The immense integrity and courage of Deepika Padukone, writes Barkha Dutt
In a risk-averse and status-quoist industry such as Bollywood, it’s not easy to go against the tide
No matter which side of the debate you are on when it comes to the students’ protests across India and the turmoil we are seeing on some of our best campuses, you cannot deny the extraordinary courage that Deepika Padukone showed by making an appearance at Jawaharlal Nehru University (JNU).

In choosing to greet Aishe Ghosh, the young JNU Students’ Union president, whose skull was nearly broken open with an iron rod, with her hands folded in a respectful namaste, Padukone marked an important breakaway from her industry’s past apathy.
She was, however, not the first one to speak up. Other notables are Sonam Kapoor, Alia Bhatt, Taapsee Pannu, Swara Bhasker, Richa Chadda, Farhan Akhtar, Anurag Kashyap, Anubhav Sinha and Zeeshan Ayyub — marking an evident generational shift. But she certainly made the most dramatic and risk-laden gesture.
If the worst you can say about her fiercely individual assertion to be at JNU is that it was a promotional stunt for her new film Chhapaak, you have no idea how the film industry’s public relations masters and brand managers think.
In fact, a few days ago, but before the violent assault at JNU, I met Padukone and the film’s director Meghna Gulzar at an event in Jaipur. They were surrounded by half a dozen advisers and publicity managers. As we sat talking backstage, both Gulzar and Padukone asked me thoughtful, reflective questions about the controversy around the new citizenship legislation and the proposed National Register of Citizens. Their minders worried that this would come up in our formal conversation. In fact while Padukone — who is also a producer on the film — and Gulzar seemed comfortable in taking these questions from an essentially young audience, everyone around them was positively paranoid. The one comment Padukone did make to me was about actors being a soft target. Why did we not demand the same accountability from our industry leaders or our sports stars or other celebrities, she wondered. Everything that has happened since then vindicates Padukone ’s point and reinforces the fact that she would have had a tough time convincing the multiple stakeholders around her about the need to go to JNU. They are more risk-averse and status-quoist than you can even begin to imagine.
In part, the credit for triggering this change must go to students across India who have generated a first-of-its-kind moral pressure on people, irrespective of political affiliations. Their optimism, their idealism in going to battle for constitutional values, the proud embrace of symbols of nationalism and the disturbing videographed images from Jamia Millia Islamia to JNU of the violence they have suffered — all of this makes neutrality a near impossibility, even for those who regard themselves as apolitical. But if the students have made the protests almost cool, Padukone’s presence has enabled many others to shun silence. Since her visit, others like Sunil Shetty, Varun Dhawan and Sunny Leone have jumped into the conversation.
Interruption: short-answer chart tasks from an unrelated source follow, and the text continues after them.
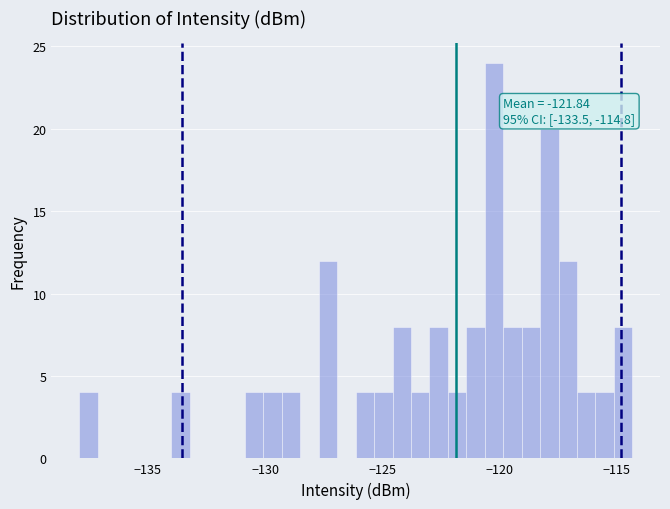

Read against the x-axis, roughly where is the centre of the tallest bar?

-120.0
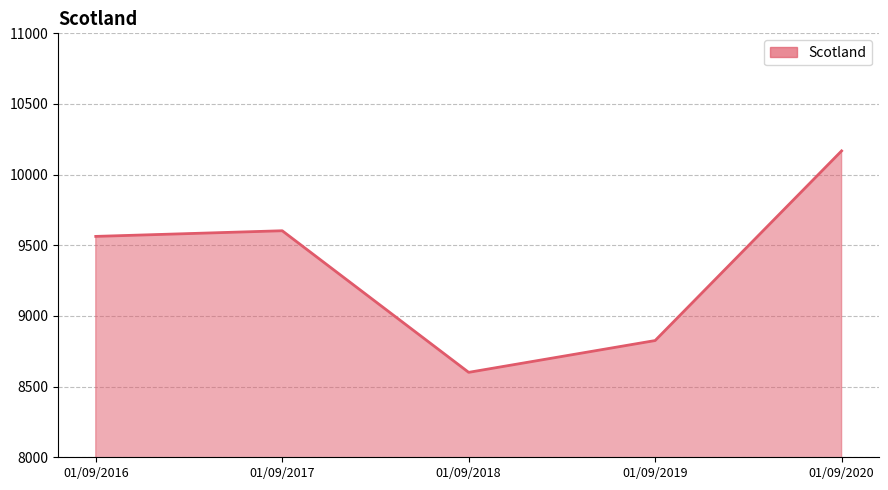

Count the number of categories in the chart.

5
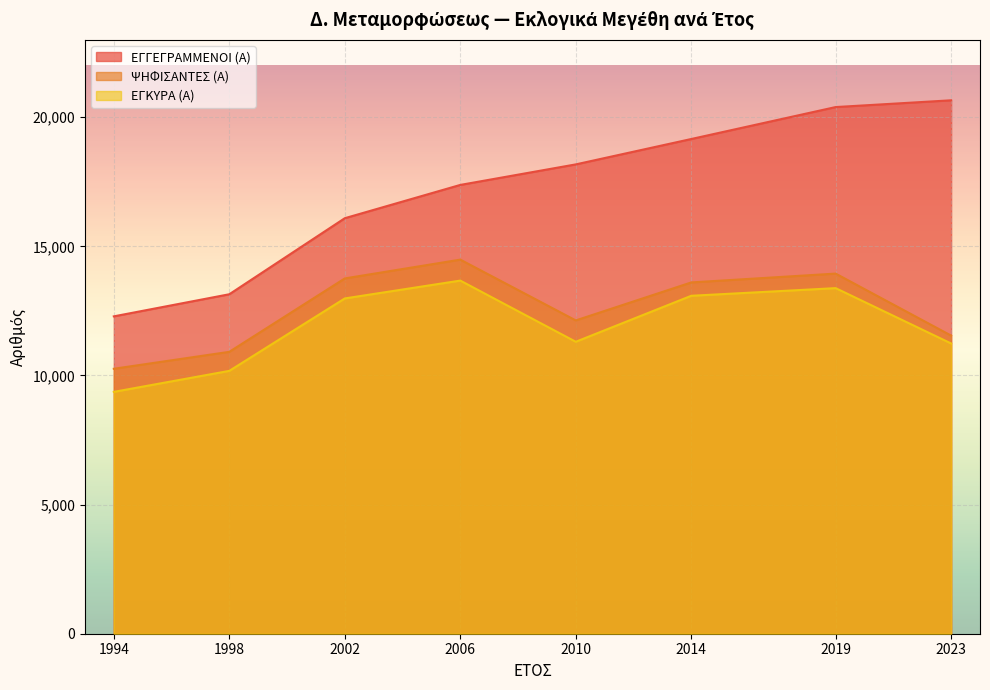

List the labels in order of ΨΗΦΙΣΑΝΤΕΣ (Α) value, smallest first.

1994, 1998, 2023, 2010, 2014, 2002, 2019, 2006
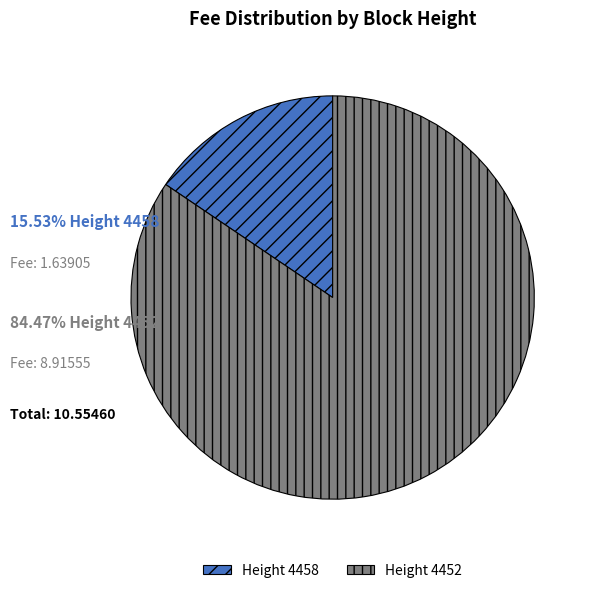

Rank the categories by value from lowest to highest.

Height 4458, Height 4452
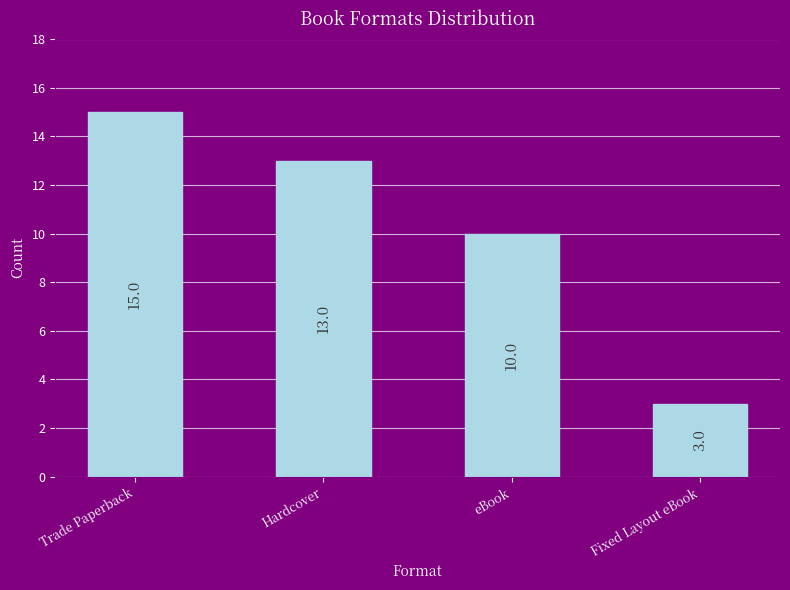

What is the smallest value displayed?

3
Already, for the choice that Padukone has made, there have been calls to boycott her new release. Some ministers in the government have targeted her in the coarsest of language. Padukone could well be dropped from other government-linked promotional campaigns. And the hideous, sexist online trolling is relentless. If, for any reason, her film does not do well, you can’t even begin to count the number of so-called well-wishers who will argue that it was linked to her presence at JNU.
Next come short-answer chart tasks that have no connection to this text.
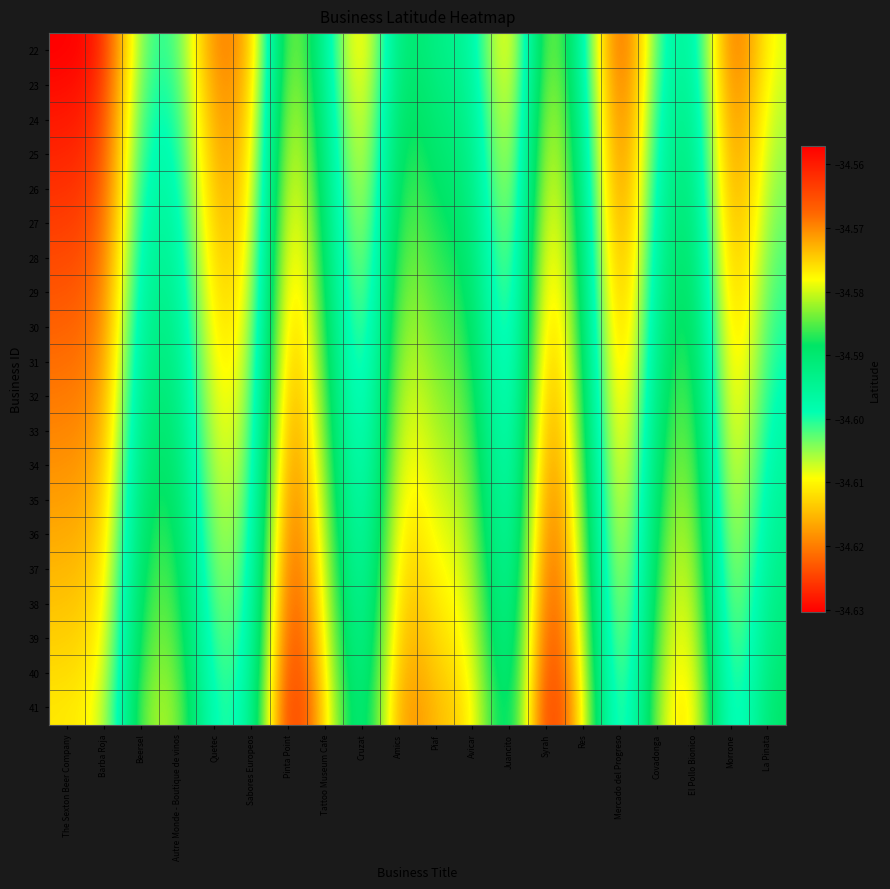

Reading left to right, transcribe all the data shown in this chart.

22: The Sexton Beer Company=-34.6	Barba Roja=-34.6	Beersel=-34.6	Autre Monde - Boutique de vinos=-34.6	Quetec=-34.6	Sabores Europeos=-34.6	Pinta Point=-34.6	Tattoo Museum Cafe=-34.6	Cruzat=-34.6	Amics=-34.6	Piaf=-34.6	Avicar=-34.6	Juancito=-34.6	Syrah=-34.6	Res=-34.6	Mercado del Progreso=-34.6	Covadonga=-34.6	El Pollo Bionico=-34.6	Morrone=-34.6	La Pinata=-34.6
23: The Sexton Beer Company=-34.6	Barba Roja=-34.6	Beersel=-34.6	Autre Monde - Boutique de vinos=-34.6	Quetec=-34.6	Sabores Europeos=-34.6	Pinta Point=-34.6	Tattoo Museum Cafe=-34.6	Cruzat=-34.6	Amics=-34.6	Piaf=-34.6	Avicar=-34.6	Juancito=-34.6	Syrah=-34.6	Res=-34.6	Mercado del Progreso=-34.6	Covadonga=-34.6	El Pollo Bionico=-34.6	Morrone=-34.6	La Pinata=-34.6
24: The Sexton Beer Company=-34.6	Barba Roja=-34.6	Beersel=-34.6	Autre Monde - Boutique de vinos=-34.6	Quetec=-34.6	Sabores Europeos=-34.6	Pinta Point=-34.6	Tattoo Museum Cafe=-34.6	Cruzat=-34.6	Amics=-34.6	Piaf=-34.6	Avicar=-34.6	Juancito=-34.6	Syrah=-34.6	Res=-34.6	Mercado del Progreso=-34.6	Covadonga=-34.6	El Pollo Bionico=-34.6	Morrone=-34.6	La Pinata=-34.6
25: The Sexton Beer Company=-34.6	Barba Roja=-34.6	Beersel=-34.6	Autre Monde - Boutique de vinos=-34.6	Quetec=-34.6	Sabores Europeos=-34.6	Pinta Point=-34.6	Tattoo Museum Cafe=-34.6	Cruzat=-34.6	Amics=-34.6	Piaf=-34.6	Avicar=-34.6	Juancito=-34.6	Syrah=-34.6	Res=-34.6	Mercado del Progreso=-34.6	Covadonga=-34.6	El Pollo Bionico=-34.6	Morrone=-34.6	La Pinata=-34.6
26: The Sexton Beer Company=-34.6	Barba Roja=-34.6	Beersel=-34.6	Autre Monde - Boutique de vinos=-34.6	Quetec=-34.6	Sabores Europeos=-34.6	Pinta Point=-34.6	Tattoo Museum Cafe=-34.6	Cruzat=-34.6	Amics=-34.6	Piaf=-34.6	Avicar=-34.6	Juancito=-34.6	Syrah=-34.6	Res=-34.6	Mercado del Progreso=-34.6	Covadonga=-34.6	El Pollo Bionico=-34.6	Morrone=-34.6	La Pinata=-34.6
27: The Sexton Beer Company=-34.6	Barba Roja=-34.6	Beersel=-34.6	Autre Monde - Boutique de vinos=-34.6	Quetec=-34.6	Sabores Europeos=-34.6	Pinta Point=-34.6	Tattoo Museum Cafe=-34.6	Cruzat=-34.6	Amics=-34.6	Piaf=-34.6	Avicar=-34.6	Juancito=-34.6	Syrah=-34.6	Res=-34.6	Mercado del Progreso=-34.6	Covadonga=-34.6	El Pollo Bionico=-34.6	Morrone=-34.6	La Pinata=-34.6
28: The Sexton Beer Company=-34.6	Barba Roja=-34.6	Beersel=-34.6	Autre Monde - Boutique de vinos=-34.6	Quetec=-34.6	Sabores Europeos=-34.6	Pinta Point=-34.6	Tattoo Museum Cafe=-34.6	Cruzat=-34.6	Amics=-34.6	Piaf=-34.6	Avicar=-34.6	Juancito=-34.6	Syrah=-34.6	Res=-34.6	Mercado del Progreso=-34.6	Covadonga=-34.6	El Pollo Bionico=-34.6	Morrone=-34.6	La Pinata=-34.6
29: The Sexton Beer Company=-34.6	Barba Roja=-34.6	Beersel=-34.6	Autre Monde - Boutique de vinos=-34.6	Quetec=-34.6	Sabores Europeos=-34.6	Pinta Point=-34.6	Tattoo Museum Cafe=-34.6	Cruzat=-34.6	Amics=-34.6	Piaf=-34.6	Avicar=-34.6	Juancito=-34.6	Syrah=-34.6	Res=-34.6	Mercado del Progreso=-34.6	Covadonga=-34.6	El Pollo Bionico=-34.6	Morrone=-34.6	La Pinata=-34.6
30: The Sexton Beer Company=-34.6	Barba Roja=-34.6	Beersel=-34.6	Autre Monde - Boutique de vinos=-34.6	Quetec=-34.6	Sabores Europeos=-34.6	Pinta Point=-34.6	Tattoo Museum Cafe=-34.6	Cruzat=-34.6	Amics=-34.6	Piaf=-34.6	Avicar=-34.6	Juancito=-34.6	Syrah=-34.6	Res=-34.6	Mercado del Progreso=-34.6	Covadonga=-34.6	El Pollo Bionico=-34.6	Morrone=-34.6	La Pinata=-34.6
31: The Sexton Beer Company=-34.6	Barba Roja=-34.6	Beersel=-34.6	Autre Monde - Boutique de vinos=-34.6	Quetec=-34.6	Sabores Europeos=-34.6	Pinta Point=-34.6	Tattoo Museum Cafe=-34.6	Cruzat=-34.6	Amics=-34.6	Piaf=-34.6	Avicar=-34.6	Juancito=-34.6	Syrah=-34.6	Res=-34.6	Mercado del Progreso=-34.6	Covadonga=-34.6	El Pollo Bionico=-34.6	Morrone=-34.6	La Pinata=-34.6
32: The Sexton Beer Company=-34.6	Barba Roja=-34.6	Beersel=-34.6	Autre Monde - Boutique de vinos=-34.6	Quetec=-34.6	Sabores Europeos=-34.6	Pinta Point=-34.6	Tattoo Museum Cafe=-34.6	Cruzat=-34.6	Amics=-34.6	Piaf=-34.6	Avicar=-34.6	Juancito=-34.6	Syrah=-34.6	Res=-34.6	Mercado del Progreso=-34.6	Covadonga=-34.6	El Pollo Bionico=-34.6	Morrone=-34.6	La Pinata=-34.6
33: The Sexton Beer Company=-34.6	Barba Roja=-34.6	Beersel=-34.6	Autre Monde - Boutique de vinos=-34.6	Quetec=-34.6	Sabores Europeos=-34.6	Pinta Point=-34.6	Tattoo Museum Cafe=-34.6	Cruzat=-34.6	Amics=-34.6	Piaf=-34.6	Avicar=-34.6	Juancito=-34.6	Syrah=-34.6	Res=-34.6	Mercado del Progreso=-34.6	Covadonga=-34.6	El Pollo Bionico=-34.6	Morrone=-34.6	La Pinata=-34.6
34: The Sexton Beer Company=-34.6	Barba Roja=-34.6	Beersel=-34.6	Autre Monde - Boutique de vinos=-34.6	Quetec=-34.6	Sabores Europeos=-34.6	Pinta Point=-34.6	Tattoo Museum Cafe=-34.6	Cruzat=-34.6	Amics=-34.6	Piaf=-34.6	Avicar=-34.6	Juancito=-34.6	Syrah=-34.6	Res=-34.6	Mercado del Progreso=-34.6	Covadonga=-34.6	El Pollo Bionico=-34.6	Morrone=-34.6	La Pinata=-34.6
35: The Sexton Beer Company=-34.6	Barba Roja=-34.6	Beersel=-34.6	Autre Monde - Boutique de vinos=-34.6	Quetec=-34.6	Sabores Europeos=-34.6	Pinta Point=-34.6	Tattoo Museum Cafe=-34.6	Cruzat=-34.6	Amics=-34.6	Piaf=-34.6	Avicar=-34.6	Juancito=-34.6	Syrah=-34.6	Res=-34.6	Mercado del Progreso=-34.6	Covadonga=-34.6	El Pollo Bionico=-34.6	Morrone=-34.6	La Pinata=-34.6
36: The Sexton Beer Company=-34.6	Barba Roja=-34.6	Beersel=-34.6	Autre Monde - Boutique de vinos=-34.6	Quetec=-34.6	Sabores Europeos=-34.6	Pinta Point=-34.6	Tattoo Museum Cafe=-34.6	Cruzat=-34.6	Amics=-34.6	Piaf=-34.6	Avicar=-34.6	Juancito=-34.6	Syrah=-34.6	Res=-34.6	Mercado del Progreso=-34.6	Covadonga=-34.6	El Pollo Bionico=-34.6	Morrone=-34.6	La Pinata=-34.6
37: The Sexton Beer Company=-34.6	Barba Roja=-34.6	Beersel=-34.6	Autre Monde - Boutique de vinos=-34.6	Quetec=-34.6	Sabores Europeos=-34.6	Pinta Point=-34.6	Tattoo Museum Cafe=-34.6	Cruzat=-34.6	Amics=-34.6	Piaf=-34.6	Avicar=-34.6	Juancito=-34.6	Syrah=-34.6	Res=-34.6	Mercado del Progreso=-34.6	Covadonga=-34.6	El Pollo Bionico=-34.6	Morrone=-34.6	La Pinata=-34.6
38: The Sexton Beer Company=-34.6	Barba Roja=-34.6	Beersel=-34.6	Autre Monde - Boutique de vinos=-34.6	Quetec=-34.6	Sabores Europeos=-34.6	Pinta Point=-34.6	Tattoo Museum Cafe=-34.6	Cruzat=-34.6	Amics=-34.6	Piaf=-34.6	Avicar=-34.6	Juancito=-34.6	Syrah=-34.6	Res=-34.6	Mercado del Progreso=-34.6	Covadonga=-34.6	El Pollo Bionico=-34.6	Morrone=-34.6	La Pinata=-34.6
39: The Sexton Beer Company=-34.6	Barba Roja=-34.6	Beersel=-34.6	Autre Monde - Boutique de vinos=-34.6	Quetec=-34.6	Sabores Europeos=-34.6	Pinta Point=-34.6	Tattoo Museum Cafe=-34.6	Cruzat=-34.6	Amics=-34.6	Piaf=-34.6	Avicar=-34.6	Juancito=-34.6	Syrah=-34.6	Res=-34.6	Mercado del Progreso=-34.6	Covadonga=-34.6	El Pollo Bionico=-34.6	Morrone=-34.6	La Pinata=-34.6
40: The Sexton Beer Company=-34.6	Barba Roja=-34.6	Beersel=-34.6	Autre Monde - Boutique de vinos=-34.6	Quetec=-34.6	Sabores Europeos=-34.6	Pinta Point=-34.6	Tattoo Museum Cafe=-34.6	Cruzat=-34.6	Amics=-34.6	Piaf=-34.6	Avicar=-34.6	Juancito=-34.6	Syrah=-34.6	Res=-34.6	Mercado del Progreso=-34.6	Covadonga=-34.6	El Pollo Bionico=-34.6	Morrone=-34.6	La Pinata=-34.6
41: The Sexton Beer Company=-34.6	Barba Roja=-34.6	Beersel=-34.6	Autre Monde - Boutique de vinos=-34.6	Quetec=-34.6	Sabores Europeos=-34.6	Pinta Point=-34.6	Tattoo Museum Cafe=-34.6	Cruzat=-34.6	Amics=-34.6	Piaf=-34.6	Avicar=-34.6	Juancito=-34.6	Syrah=-34.6	Res=-34.6	Mercado del Progreso=-34.6	Covadonga=-34.6	El Pollo Bionico=-34.6	Morrone=-34.6	La Pinata=-34.6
They will then advise her to zip up forever.
But Padukone has reflected a quiet-but-ferocious strength even before this. The very decision to transform herself into an acid attack survivor, in an industry where they often forcibly retire female actors in their thirties, is reflective of that stubborn strength. She told me that a top male director had advised her not to do Chhapaak precisely because she “wouldn’t look good,” in the way the industry defines it.
A few years ago, Padukone came out to me in an interview about an intensely private and anguished battle with mental depression. Then too, I asked her whether she was not scared of possible repercussions. But she had made up her mind. And there was no turning back. Her volubility is in unmissable contrast to most of the top male actors of her fraternity. In particular, Aamir Khan and Shah Rukh Khan appear to have fallen silent since their straight-shooting on issues such as mob lynching of Muslims a few years ago caused them awful backlash online. I did one such interview with Shah Rukh where he spoke bluntly about the Dadri lynchings. Of course he was trolled viciously. A new release of his a couple of months later flunked the box office test. Later I found his managers believed that the interview was one reason for the flop. This is how minds and opinions and thoughts are controlled and curtailed in Bollywood.
And this is why Padukone has shown such remarkable integrity.